▶ [REQUEST]:
Exactly the lines from the start of the data through the line containing "Latest News" should be output, with both ends kept and nothing added.

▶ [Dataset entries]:
▼

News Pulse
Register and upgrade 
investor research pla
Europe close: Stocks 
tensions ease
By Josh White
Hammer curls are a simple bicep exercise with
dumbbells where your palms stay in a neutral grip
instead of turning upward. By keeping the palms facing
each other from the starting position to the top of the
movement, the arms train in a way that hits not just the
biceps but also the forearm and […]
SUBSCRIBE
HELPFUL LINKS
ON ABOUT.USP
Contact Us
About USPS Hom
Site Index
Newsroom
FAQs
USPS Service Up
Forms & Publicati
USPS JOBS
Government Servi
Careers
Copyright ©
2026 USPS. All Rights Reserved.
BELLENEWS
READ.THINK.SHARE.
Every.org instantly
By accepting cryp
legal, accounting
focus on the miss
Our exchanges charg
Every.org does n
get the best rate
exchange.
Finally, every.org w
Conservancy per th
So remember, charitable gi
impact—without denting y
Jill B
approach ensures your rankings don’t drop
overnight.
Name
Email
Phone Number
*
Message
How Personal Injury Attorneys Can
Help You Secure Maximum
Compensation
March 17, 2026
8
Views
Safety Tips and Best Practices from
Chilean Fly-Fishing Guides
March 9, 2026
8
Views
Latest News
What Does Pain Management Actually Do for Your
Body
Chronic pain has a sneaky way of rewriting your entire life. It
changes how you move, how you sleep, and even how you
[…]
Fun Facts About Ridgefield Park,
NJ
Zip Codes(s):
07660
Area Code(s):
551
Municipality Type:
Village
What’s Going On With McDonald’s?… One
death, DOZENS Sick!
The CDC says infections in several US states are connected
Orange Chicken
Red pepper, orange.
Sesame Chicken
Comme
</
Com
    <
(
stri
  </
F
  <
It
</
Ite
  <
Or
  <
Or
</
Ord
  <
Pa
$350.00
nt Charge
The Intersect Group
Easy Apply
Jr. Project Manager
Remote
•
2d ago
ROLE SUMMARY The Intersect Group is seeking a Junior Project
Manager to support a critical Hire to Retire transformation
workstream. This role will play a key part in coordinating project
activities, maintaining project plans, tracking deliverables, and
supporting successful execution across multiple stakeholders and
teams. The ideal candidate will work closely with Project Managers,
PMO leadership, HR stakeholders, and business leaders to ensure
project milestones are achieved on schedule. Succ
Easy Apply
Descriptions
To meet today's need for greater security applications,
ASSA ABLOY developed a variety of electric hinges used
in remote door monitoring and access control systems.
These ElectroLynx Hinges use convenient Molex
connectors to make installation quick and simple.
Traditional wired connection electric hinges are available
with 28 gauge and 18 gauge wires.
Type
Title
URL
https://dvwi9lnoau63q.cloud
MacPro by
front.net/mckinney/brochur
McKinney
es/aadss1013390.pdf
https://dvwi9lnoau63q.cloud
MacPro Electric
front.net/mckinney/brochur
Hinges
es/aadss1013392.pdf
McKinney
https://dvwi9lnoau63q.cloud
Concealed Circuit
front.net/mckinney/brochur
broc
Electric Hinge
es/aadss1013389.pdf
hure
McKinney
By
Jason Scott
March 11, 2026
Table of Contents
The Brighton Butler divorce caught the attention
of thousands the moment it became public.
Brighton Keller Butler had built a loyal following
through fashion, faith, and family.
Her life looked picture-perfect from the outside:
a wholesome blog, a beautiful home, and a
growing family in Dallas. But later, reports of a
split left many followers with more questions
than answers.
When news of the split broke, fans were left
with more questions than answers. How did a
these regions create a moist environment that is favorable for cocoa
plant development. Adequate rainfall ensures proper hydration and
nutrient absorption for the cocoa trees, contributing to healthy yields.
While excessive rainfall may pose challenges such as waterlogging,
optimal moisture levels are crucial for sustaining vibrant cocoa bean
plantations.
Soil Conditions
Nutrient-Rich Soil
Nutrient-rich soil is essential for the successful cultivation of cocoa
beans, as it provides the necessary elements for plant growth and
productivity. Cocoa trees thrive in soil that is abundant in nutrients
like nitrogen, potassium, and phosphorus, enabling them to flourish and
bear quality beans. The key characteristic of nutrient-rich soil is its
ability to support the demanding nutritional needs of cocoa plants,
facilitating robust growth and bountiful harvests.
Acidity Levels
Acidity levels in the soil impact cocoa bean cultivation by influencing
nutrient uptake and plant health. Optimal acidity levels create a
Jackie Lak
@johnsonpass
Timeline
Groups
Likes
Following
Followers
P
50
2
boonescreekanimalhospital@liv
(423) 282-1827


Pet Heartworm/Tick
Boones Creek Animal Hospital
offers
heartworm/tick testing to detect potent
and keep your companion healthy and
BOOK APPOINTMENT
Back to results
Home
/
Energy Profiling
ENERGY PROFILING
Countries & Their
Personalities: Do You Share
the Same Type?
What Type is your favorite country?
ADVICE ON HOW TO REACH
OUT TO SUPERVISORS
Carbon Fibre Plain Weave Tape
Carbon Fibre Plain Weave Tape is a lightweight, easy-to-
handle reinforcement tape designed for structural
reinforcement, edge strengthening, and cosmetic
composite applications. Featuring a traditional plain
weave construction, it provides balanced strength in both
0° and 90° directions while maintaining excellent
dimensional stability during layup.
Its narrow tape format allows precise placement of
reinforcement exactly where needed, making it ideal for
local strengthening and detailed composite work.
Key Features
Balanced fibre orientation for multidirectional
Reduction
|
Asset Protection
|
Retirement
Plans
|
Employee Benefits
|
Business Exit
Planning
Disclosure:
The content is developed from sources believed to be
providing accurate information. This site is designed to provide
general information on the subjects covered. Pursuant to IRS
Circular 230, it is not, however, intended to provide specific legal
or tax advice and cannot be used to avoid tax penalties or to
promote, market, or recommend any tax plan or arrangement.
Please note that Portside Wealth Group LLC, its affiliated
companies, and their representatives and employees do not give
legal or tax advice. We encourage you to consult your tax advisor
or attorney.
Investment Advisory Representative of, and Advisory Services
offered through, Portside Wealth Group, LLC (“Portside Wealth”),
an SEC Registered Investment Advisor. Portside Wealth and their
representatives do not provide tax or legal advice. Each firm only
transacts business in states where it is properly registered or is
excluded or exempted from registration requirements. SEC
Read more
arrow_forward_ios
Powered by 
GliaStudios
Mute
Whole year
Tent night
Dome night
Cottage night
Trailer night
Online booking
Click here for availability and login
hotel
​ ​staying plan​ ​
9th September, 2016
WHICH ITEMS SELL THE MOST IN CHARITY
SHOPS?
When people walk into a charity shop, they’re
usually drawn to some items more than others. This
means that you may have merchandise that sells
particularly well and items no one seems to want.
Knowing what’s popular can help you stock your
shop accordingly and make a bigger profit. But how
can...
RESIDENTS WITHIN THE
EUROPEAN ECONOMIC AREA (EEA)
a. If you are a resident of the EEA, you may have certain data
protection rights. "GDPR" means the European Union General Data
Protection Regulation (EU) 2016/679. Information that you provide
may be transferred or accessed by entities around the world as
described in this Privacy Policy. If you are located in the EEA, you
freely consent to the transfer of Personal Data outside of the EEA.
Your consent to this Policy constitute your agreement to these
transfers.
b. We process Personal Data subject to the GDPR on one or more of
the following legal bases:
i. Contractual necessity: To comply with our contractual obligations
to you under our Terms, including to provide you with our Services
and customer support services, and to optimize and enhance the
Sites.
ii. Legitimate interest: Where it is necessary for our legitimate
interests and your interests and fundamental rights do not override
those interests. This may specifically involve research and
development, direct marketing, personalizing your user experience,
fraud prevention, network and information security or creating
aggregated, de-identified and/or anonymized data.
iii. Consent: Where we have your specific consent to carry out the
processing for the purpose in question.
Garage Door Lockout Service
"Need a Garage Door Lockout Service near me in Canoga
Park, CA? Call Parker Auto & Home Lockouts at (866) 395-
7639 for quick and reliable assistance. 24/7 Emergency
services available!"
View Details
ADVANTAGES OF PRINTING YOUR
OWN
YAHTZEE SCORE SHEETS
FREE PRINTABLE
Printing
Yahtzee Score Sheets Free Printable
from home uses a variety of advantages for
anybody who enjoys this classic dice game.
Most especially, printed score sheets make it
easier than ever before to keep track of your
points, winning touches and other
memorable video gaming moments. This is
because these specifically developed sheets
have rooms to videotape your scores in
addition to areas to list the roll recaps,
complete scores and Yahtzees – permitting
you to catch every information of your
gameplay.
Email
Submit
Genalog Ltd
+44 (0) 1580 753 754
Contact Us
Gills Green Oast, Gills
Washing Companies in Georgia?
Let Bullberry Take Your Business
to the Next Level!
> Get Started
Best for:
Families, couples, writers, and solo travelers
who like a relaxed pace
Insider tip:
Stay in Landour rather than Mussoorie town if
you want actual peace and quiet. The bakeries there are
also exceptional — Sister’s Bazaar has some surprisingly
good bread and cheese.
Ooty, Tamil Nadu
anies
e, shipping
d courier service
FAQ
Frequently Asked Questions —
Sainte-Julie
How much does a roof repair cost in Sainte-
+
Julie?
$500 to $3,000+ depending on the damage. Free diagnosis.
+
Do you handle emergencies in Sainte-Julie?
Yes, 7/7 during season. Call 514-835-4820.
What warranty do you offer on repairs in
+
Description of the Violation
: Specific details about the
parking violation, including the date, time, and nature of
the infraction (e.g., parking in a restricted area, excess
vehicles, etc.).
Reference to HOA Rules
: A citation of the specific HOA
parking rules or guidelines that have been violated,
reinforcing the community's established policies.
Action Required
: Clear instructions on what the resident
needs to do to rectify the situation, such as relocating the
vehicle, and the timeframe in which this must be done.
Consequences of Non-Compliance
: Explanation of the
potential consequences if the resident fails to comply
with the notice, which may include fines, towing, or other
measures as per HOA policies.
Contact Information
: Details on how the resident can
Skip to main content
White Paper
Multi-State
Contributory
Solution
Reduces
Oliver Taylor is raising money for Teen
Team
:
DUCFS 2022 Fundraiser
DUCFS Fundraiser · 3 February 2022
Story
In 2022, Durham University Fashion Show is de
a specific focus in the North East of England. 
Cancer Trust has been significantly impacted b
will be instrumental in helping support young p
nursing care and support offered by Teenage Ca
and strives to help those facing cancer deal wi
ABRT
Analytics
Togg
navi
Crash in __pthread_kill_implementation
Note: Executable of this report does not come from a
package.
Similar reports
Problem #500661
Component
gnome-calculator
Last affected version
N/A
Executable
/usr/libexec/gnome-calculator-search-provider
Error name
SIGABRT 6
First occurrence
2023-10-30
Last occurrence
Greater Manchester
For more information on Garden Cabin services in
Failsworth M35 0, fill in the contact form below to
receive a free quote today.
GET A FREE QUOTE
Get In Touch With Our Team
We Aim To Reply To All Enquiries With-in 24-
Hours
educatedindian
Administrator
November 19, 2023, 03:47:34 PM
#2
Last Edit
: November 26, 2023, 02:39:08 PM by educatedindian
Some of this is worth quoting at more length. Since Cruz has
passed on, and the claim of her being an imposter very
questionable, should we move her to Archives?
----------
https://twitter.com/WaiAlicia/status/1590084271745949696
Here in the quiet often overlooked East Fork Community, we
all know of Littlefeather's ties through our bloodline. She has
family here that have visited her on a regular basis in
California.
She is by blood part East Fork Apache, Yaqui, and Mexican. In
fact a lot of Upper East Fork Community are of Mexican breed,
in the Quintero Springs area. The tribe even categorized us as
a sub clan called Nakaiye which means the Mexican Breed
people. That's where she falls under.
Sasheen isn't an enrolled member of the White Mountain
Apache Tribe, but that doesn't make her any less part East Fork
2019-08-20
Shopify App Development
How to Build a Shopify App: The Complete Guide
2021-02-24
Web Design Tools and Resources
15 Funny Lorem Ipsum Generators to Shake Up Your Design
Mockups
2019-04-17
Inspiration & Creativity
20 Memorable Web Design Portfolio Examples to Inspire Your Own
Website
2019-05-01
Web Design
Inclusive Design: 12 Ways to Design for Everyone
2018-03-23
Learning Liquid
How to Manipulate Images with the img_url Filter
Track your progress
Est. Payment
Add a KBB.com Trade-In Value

▲

▶ [PROBLEM SOLUTION]:
News Pulse
Register and upgrade 
investor research pla
Europe close: Stocks 
tensions ease
By Josh White
Hammer curls are a simple bicep exercise with
dumbbells where your palms stay in a neutral grip
instead of turning upward. By keeping the palms facing
each other from the starting position to the top of the
movement, the arms train in a way that hits not just the
biceps but also the forearm and […]
SUBSCRIBE
HELPFUL LINKS
ON ABOUT.USP
Contact Us
About USPS Hom
Site Index
Newsroom
FAQs
USPS Service Up
Forms & Publicati
USPS JOBS
Government Servi
Careers
Copyright ©
2026 USPS. All Rights Reserved.
BELLENEWS
READ.THINK.SHARE.
Every.org instantly
By accepting cryp
legal, accounting
focus on the miss
Our exchanges charg
Every.org does n
get the best rate
exchange.
Finally, every.org w
Conservancy per th
So remember, charitable gi
impact—without denting y
Jill B
approach ensures your rankings don’t drop
overnight.
Name
Email
Phone Number
*
Message
How Personal Injury Attorneys Can
Help You Secure Maximum
Compensation
March 17, 2026
8
Views
Safety Tips and Best Practices from
Chilean Fly-Fishing Guides
March 9, 2026
8
Views
Latest News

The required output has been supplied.